De son côté, Amadou Touré, commissaire à la HAC, reconnaît qu’il y a problème, mais donne des conseils aux journalistes.

Amadou Touré, commissaire à la HAC

« C’est avec un grand intérêt que je suis en train de suivre les débats, j’ai suivi une communication sur l’aspect technique avec un expert des télécoms, après c’est un juriste qui prend la parole. Les expériences comme ça sont très enrichissantes. On a quand même besoin quelques fois qu’on se parle, avec plusieurs experts venant de secteurs différents.
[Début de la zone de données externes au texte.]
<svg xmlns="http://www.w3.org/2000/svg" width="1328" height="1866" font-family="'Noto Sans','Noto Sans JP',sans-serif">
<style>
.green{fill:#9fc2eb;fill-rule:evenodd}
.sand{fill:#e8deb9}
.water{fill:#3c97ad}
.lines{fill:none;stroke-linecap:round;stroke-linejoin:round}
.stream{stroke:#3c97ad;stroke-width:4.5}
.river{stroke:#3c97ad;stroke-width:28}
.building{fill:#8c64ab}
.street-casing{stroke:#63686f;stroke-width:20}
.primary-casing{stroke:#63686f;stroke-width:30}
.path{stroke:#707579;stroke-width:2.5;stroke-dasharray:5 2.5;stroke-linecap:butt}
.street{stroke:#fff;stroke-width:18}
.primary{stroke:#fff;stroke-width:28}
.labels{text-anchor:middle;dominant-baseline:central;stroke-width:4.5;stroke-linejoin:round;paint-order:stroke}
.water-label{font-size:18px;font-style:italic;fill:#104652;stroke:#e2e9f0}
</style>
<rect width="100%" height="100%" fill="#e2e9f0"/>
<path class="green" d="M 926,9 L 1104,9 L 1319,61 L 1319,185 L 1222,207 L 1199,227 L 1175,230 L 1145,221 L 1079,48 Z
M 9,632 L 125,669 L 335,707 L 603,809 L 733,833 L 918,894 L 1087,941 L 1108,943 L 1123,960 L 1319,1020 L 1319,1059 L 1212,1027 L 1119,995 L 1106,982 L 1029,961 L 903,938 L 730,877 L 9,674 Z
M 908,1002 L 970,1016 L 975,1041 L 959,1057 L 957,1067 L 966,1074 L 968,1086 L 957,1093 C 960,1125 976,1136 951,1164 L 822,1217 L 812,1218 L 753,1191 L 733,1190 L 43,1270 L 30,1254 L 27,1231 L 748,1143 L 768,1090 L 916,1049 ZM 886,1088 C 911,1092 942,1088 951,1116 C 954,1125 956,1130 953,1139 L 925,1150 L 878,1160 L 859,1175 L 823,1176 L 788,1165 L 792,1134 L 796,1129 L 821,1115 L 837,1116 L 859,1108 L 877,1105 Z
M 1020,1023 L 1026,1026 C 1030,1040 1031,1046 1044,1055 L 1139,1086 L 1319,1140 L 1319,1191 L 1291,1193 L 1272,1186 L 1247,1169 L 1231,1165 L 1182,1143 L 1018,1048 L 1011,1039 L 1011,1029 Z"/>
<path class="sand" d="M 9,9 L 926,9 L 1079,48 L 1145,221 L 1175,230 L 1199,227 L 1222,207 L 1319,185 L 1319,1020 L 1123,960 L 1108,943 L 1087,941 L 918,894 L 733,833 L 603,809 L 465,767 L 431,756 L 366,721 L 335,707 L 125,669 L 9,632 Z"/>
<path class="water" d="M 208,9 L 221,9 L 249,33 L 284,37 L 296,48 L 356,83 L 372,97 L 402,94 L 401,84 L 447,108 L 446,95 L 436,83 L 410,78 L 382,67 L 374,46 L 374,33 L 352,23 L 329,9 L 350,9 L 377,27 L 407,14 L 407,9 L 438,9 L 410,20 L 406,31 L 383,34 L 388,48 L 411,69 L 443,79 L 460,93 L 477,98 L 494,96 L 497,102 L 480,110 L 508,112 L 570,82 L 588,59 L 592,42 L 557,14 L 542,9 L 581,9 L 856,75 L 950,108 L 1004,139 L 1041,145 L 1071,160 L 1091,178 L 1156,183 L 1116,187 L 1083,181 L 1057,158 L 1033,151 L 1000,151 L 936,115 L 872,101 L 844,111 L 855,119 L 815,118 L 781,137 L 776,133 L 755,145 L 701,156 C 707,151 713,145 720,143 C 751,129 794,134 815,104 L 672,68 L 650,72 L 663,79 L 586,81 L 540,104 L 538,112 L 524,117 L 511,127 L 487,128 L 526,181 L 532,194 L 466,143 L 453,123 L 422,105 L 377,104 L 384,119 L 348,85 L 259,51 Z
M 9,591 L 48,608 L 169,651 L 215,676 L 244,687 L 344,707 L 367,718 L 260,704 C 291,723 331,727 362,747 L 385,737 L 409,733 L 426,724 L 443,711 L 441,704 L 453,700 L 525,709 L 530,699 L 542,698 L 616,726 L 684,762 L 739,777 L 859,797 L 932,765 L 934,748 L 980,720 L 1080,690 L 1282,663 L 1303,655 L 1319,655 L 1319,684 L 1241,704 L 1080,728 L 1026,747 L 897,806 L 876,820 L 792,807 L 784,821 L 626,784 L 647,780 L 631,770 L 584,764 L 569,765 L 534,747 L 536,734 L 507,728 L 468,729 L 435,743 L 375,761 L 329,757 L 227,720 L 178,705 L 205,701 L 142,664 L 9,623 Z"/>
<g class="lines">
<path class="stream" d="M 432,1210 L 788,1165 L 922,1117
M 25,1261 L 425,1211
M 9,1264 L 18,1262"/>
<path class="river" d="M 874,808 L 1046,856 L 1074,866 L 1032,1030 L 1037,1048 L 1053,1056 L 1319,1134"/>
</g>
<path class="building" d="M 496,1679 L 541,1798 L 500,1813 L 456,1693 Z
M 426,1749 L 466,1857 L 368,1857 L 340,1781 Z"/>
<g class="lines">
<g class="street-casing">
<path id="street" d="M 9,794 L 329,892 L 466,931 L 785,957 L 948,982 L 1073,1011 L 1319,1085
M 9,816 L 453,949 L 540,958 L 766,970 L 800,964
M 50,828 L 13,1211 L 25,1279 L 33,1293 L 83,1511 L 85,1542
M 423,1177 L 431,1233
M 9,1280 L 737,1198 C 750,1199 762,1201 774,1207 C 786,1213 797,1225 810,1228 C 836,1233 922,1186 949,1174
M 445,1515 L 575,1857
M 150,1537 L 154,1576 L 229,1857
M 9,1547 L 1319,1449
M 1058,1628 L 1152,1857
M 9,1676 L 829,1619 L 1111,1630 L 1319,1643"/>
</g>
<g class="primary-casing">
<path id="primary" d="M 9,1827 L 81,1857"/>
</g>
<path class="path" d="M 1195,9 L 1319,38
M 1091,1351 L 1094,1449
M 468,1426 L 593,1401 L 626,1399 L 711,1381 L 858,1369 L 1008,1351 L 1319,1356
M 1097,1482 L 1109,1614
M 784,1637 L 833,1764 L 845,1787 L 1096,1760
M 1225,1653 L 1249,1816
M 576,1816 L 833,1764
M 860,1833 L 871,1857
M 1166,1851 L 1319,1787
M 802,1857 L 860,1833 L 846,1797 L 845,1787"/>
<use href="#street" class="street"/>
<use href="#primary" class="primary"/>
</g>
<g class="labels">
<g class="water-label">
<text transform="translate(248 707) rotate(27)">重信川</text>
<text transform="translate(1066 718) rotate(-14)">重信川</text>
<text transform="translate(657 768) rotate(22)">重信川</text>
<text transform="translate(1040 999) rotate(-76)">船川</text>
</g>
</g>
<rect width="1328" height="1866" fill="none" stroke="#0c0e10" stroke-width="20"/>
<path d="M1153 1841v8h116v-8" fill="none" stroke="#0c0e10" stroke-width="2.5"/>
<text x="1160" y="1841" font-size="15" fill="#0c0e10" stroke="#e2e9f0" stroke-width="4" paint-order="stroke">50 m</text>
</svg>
Je suivais la communication du juriste qui a fait un constat amer de l’exercice du métier en Guinée, qui nous a dit qu’il faut qu’on se dise les vérités. Lui-même a dit qu’il était à la Fac, il a fait du journalisme, des formations, mais il regrette aujourd’hui du fait que la qualité journalistique, la quête de l’information, le recoupement des informations, ne pas se laisser embobiner par certaines sources. En effet, il faut un constat dans l’exercice de la liberté de la presse. Je pense qu’on a besoin d’un tel débat, il faut qu’on se dise la vérité. Quelques fois, quand je parle aux journalistes, j’ai du mal à me mettre dans la peau du commissaire, j’aimerais parler directement à mes confrères. On connaît, il y a des problèmes, mais la première protection que nous journalistes on pourrait avoir, c’est d’exercer le métier selon les lois. C’est la loi sur la liberté de la presse, la L002 ; la loi sur la HAC, la L010. Mais également, le code de bonne conduite qui résume un peu les principes d’éthique et de déontologie. Je pense que la première carapace très dure qu’un journaliste peut avoir, c’est ça, le respect de l’éthique et de la déontologie. Le journalisme, c’est comme l’Enseignement, celui qui n’a pas de métier vers son secteur il se rabat dans le journalisme, c’est pourquoi on a un peu durci l’obtention des cartes de presse. On veut ceux qui viennent dans notre secteur pour s’enrichir qu’ils aillent ailleurs pas chez nous. Ce sont ces personnes qui font que notre corporation est salie. Les gens vont dire qu’il y a restrictions, mais l’exercice du métier aujourd’hui, il faut qu’on le reconnaisse, certains ne le font pas de façon correcte. La loi m’interdit de me prononcer sur des questions politiques, ce que je sais, depuis le gouvernement Gomou avec les associations de presse pour qu’on puisse organiser des rencontres tripartites, pour qu’on se dise les vérités et qu’on sorte de la crise. Le Premier ministre Bah Oury a pris la balle au rebond. Il faut que tout le monde s’apaise, que tout le monde se calme », a déclaré monsieur Touré.